Like Democracy, Voting Requires Patience

November 4th, 2008 at 2:37 pm by Tom Schaad under Politics

        I thought I got an early start when I rolled out of bed and grabbed a short breakfast.  Election Day is usually a long affair in the news business.  I pulled up to my precinct just after 9 AM.  “Most people will be at work,” I thought.  Not on this rainy Tuesday in Ghent.  The line stretched out the door of Maury High School.  The red and blue umbrellas signified a balance of power among those yet to vote.  

       ”Guess most people didn’t go to work after all,” I told the volunteer passing out umbrellas.  She was a young woman of about 20.  She just beamed, “This is exciting; to be part of the process.”  Her smile was infectious.  She’s right of course.  I had become so accustomed to voting in elections where the volunteers outnumber the voters, that maybe I had taken this privledge for granted.   There was a middle-aged woman with blonde hair, dressed in a red rain jacket and jeans handing out bottled water to people in line.  She was a McCain supporter.  She confided to another woman, an Obama volunteer, about history being made before their eyes.  Civil discourse; polite exchanges on the political battlefield of our Republic.  

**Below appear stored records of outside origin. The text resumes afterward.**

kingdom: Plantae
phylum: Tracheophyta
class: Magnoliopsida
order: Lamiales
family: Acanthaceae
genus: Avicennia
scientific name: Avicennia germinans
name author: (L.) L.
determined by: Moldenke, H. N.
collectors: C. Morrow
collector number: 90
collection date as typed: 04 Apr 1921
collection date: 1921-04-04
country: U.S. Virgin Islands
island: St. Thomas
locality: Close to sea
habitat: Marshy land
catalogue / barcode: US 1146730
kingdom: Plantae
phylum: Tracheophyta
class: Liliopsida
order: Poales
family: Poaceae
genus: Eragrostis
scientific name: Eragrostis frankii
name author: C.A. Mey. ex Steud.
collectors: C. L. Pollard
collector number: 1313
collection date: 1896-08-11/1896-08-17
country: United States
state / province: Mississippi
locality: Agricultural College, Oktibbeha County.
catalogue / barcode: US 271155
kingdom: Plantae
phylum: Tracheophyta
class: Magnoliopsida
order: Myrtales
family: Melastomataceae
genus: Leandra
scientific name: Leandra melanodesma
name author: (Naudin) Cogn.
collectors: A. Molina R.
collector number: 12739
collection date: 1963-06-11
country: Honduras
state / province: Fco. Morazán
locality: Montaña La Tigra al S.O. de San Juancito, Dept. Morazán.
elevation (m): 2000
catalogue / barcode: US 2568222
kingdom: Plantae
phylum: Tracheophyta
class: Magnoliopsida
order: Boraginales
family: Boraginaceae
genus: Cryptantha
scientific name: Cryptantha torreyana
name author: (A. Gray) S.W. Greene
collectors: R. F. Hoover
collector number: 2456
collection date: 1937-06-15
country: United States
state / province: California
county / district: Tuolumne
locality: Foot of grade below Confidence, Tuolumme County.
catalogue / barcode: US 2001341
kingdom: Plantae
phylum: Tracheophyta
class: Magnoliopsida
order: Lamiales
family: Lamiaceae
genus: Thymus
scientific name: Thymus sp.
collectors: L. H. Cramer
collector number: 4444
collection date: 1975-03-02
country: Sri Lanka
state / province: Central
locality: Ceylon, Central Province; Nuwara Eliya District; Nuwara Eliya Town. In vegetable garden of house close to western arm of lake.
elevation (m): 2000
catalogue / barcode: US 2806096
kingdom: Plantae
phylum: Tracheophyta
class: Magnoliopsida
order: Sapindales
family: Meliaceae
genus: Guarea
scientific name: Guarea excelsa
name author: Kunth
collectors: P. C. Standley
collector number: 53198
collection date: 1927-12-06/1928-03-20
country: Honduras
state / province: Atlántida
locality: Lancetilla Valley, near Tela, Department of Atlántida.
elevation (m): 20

      Finally, I made it inside, only to find the line of voters snaking around the hall.  But the line was moving slowly as the minutes melted away.  Finally, I reached The Promised Land; the table where a smiling volunteer checked my voter registration and presented me with my voter’s card to slip into the machine.  I marked my choices in approximately 15 seconds.  As the song goes, “The waiting is the hardest part.”  But those 90 minutes were a small price to pay for this gift of freedom.